**Article**
— BEGIN —
Define $Z$ as the total return for the orchard.

Then, we have

\begin{align*} Z = \sum_i^{m}\sum_j^{A_i} \frac{P(Q_{i,j})}{1000}W_{i,j} \end{align*}



### Task 2

- Suggest a type of distribution for $A_i$


- Given that you know $A_i$, what is the distribution of the total number of premium grade apples from tree *i*, in terms of $p_1$ = $\mathbb{P}(Q_{i,j} \in [0.9,1])?$ 


- Suggest a type of distribution for $Q_{i,j}$


- Suggest a type of distribution for $W_{i,j}$



#### Distribution for *A*<sub>i</sub>



We know that $A_i \geq 0$, because $A_i$ is the number of apples produced by tree i. Thus, we restrict the distribution of $A_i$ to those with nonnegative, integer support.
— END —
**Data extract**
— BEGIN —
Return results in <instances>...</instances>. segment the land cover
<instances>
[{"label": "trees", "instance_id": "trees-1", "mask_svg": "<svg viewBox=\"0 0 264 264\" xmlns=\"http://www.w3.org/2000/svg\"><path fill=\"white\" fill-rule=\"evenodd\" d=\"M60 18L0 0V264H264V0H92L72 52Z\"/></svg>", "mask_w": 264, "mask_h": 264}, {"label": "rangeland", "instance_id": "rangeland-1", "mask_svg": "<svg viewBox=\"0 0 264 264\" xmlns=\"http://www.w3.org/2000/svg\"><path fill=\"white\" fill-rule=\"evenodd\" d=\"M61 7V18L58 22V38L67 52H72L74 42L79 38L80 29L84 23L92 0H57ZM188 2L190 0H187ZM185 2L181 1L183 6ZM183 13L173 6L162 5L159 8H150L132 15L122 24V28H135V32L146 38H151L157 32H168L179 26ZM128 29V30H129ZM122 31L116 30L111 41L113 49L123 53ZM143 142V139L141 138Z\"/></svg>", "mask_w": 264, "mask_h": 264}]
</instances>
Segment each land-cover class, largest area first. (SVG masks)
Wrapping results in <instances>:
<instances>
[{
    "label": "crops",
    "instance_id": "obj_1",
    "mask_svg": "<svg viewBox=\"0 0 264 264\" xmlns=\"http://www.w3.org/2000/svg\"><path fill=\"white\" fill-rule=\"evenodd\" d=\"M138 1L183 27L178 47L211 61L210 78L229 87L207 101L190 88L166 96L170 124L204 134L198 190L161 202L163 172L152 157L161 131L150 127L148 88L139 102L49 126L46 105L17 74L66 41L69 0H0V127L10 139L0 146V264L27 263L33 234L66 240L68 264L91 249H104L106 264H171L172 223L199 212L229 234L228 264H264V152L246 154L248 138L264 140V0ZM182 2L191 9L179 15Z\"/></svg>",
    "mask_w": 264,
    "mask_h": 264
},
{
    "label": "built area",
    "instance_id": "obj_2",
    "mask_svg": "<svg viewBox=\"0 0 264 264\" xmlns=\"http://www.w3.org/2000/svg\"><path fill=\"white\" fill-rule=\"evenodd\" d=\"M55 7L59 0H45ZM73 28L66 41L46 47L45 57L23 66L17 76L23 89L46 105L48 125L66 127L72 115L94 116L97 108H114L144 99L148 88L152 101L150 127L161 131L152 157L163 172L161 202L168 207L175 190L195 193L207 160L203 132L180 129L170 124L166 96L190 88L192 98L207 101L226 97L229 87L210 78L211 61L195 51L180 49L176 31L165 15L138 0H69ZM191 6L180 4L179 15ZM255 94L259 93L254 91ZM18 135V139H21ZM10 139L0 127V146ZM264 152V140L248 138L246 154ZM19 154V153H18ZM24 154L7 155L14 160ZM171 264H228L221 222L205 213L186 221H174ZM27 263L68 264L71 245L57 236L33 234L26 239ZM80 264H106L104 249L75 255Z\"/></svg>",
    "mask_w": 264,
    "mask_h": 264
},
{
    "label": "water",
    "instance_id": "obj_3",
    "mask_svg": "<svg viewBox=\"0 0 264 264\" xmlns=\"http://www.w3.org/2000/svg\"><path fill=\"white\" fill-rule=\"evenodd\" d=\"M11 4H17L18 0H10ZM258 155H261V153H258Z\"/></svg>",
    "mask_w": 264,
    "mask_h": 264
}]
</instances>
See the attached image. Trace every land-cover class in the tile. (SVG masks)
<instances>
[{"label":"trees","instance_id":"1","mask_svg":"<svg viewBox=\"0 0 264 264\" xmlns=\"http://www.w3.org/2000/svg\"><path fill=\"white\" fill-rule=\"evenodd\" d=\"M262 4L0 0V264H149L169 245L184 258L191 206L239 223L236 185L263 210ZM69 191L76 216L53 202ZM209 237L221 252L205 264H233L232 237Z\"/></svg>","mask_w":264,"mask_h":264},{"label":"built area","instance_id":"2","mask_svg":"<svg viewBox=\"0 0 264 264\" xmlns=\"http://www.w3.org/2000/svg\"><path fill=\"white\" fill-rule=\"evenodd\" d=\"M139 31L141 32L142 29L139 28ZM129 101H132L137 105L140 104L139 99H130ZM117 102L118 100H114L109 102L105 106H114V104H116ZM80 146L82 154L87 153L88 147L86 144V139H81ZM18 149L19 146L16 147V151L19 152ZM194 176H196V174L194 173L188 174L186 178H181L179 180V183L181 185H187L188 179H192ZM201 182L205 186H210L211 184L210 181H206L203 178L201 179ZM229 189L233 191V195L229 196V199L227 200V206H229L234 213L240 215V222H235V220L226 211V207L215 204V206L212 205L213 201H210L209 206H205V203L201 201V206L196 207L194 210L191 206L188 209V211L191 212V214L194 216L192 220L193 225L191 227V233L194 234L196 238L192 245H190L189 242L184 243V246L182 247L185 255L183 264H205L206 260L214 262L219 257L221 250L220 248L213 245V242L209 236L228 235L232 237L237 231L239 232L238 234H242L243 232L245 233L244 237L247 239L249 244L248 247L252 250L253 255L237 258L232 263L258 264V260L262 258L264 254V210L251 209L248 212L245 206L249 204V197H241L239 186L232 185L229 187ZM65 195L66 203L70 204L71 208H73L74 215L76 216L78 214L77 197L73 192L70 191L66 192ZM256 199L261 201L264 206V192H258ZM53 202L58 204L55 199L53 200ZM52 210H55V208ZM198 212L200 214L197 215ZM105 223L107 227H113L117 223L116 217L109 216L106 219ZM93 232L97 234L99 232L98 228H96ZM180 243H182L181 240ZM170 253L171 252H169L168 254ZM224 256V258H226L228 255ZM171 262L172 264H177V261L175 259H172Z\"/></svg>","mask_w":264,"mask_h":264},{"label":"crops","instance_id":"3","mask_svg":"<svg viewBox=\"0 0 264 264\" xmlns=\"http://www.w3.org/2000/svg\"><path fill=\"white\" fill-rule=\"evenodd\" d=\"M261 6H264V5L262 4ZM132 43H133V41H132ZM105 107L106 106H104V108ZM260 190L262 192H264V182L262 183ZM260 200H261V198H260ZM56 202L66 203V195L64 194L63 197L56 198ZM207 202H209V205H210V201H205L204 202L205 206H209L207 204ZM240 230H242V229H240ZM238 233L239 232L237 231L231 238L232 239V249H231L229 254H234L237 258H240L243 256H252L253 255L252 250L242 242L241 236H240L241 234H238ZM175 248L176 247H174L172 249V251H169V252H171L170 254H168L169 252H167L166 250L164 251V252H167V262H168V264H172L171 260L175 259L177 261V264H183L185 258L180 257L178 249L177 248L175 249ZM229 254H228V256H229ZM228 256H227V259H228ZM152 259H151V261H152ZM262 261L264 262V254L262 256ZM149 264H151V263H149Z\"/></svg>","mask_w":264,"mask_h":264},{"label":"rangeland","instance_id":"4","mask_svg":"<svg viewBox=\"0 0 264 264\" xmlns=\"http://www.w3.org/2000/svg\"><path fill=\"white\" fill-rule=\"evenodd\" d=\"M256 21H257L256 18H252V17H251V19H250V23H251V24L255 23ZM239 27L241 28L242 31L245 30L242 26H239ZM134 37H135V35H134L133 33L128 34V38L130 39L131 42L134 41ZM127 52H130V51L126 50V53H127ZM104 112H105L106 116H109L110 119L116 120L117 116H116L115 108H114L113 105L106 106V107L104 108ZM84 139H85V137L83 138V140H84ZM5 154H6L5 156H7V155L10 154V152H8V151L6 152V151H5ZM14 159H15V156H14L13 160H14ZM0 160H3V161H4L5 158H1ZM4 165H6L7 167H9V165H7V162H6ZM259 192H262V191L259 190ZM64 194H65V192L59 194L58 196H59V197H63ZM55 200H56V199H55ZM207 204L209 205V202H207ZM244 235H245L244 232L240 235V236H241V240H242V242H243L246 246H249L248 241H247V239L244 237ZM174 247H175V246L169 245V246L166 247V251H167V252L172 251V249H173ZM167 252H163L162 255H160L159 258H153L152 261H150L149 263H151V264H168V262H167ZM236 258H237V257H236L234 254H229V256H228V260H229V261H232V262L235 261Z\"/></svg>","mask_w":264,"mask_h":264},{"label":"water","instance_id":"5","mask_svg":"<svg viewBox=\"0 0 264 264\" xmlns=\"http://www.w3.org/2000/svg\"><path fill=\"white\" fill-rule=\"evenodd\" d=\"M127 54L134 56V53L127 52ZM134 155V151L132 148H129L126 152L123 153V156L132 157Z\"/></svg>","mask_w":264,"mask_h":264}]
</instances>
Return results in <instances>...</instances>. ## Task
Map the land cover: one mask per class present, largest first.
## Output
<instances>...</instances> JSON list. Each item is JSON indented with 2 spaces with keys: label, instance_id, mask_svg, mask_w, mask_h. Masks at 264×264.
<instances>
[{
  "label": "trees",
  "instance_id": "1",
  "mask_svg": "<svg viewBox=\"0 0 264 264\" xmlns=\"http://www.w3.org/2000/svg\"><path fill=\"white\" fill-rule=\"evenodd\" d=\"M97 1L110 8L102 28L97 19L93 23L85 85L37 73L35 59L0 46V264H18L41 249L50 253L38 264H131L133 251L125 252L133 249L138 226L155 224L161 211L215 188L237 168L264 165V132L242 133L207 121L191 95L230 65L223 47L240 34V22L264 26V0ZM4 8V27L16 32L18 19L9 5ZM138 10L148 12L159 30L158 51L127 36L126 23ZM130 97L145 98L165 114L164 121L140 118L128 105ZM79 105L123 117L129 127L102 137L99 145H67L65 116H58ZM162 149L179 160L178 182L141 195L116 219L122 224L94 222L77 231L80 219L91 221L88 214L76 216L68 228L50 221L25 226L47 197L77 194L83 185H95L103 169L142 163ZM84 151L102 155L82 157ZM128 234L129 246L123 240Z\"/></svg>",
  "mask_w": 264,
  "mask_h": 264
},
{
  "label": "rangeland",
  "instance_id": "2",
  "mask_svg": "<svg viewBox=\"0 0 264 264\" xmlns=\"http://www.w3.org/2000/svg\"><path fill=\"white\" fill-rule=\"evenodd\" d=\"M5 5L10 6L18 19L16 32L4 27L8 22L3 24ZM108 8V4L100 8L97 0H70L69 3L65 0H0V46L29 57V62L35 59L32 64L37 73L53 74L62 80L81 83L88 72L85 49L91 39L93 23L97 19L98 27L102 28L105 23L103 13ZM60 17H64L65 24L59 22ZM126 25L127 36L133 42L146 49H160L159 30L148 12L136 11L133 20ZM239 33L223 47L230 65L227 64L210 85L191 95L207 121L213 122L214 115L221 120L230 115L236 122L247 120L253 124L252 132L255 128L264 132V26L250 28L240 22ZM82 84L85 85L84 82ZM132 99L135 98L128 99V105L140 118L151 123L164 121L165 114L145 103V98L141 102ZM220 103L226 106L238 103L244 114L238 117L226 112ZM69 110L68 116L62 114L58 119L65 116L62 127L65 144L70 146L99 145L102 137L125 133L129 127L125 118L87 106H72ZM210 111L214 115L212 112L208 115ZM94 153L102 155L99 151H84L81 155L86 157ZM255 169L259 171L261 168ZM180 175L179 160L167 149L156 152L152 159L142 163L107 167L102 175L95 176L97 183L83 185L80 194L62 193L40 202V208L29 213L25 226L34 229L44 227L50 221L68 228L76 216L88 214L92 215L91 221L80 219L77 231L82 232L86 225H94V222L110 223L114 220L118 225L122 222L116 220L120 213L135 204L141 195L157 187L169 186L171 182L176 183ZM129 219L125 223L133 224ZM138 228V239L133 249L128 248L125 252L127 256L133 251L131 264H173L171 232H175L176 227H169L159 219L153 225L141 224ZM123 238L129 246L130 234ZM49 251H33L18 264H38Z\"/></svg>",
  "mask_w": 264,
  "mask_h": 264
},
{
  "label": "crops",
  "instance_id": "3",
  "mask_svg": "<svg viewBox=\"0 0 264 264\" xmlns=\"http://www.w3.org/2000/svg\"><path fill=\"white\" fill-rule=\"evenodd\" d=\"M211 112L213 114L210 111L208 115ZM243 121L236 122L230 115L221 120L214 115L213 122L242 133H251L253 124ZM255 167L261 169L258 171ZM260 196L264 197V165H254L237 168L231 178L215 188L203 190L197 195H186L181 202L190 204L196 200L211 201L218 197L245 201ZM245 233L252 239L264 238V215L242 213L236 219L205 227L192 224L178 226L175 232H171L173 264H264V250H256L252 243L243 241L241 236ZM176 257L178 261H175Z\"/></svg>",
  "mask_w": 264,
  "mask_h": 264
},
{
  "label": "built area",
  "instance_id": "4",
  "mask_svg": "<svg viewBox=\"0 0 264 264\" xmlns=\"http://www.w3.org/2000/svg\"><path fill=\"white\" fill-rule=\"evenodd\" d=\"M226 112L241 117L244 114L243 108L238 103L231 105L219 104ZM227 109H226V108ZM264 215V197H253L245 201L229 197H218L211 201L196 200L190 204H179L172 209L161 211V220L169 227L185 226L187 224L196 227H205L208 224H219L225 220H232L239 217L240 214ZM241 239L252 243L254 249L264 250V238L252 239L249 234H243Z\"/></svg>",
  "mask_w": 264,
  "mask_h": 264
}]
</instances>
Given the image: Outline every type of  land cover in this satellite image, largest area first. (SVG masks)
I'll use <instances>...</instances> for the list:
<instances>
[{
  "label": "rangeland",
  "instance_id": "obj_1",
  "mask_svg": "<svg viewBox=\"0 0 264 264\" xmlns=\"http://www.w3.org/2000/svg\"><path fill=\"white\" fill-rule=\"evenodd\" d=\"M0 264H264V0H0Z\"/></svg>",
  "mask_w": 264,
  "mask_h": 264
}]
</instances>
— END —
Write down word for word the part of the orchard text starting with "#### Distribution for" and going on through "nonnegative, integer support.". These items were taken from a separate source.

**Task output**
#### Distribution for *A*<sub>i</sub>



We know that $A_i \geq 0$, because $A_i$ is the number of apples produced by tree i. Thus, we restrict the distribution of $A_i$ to those with nonnegative, integer support.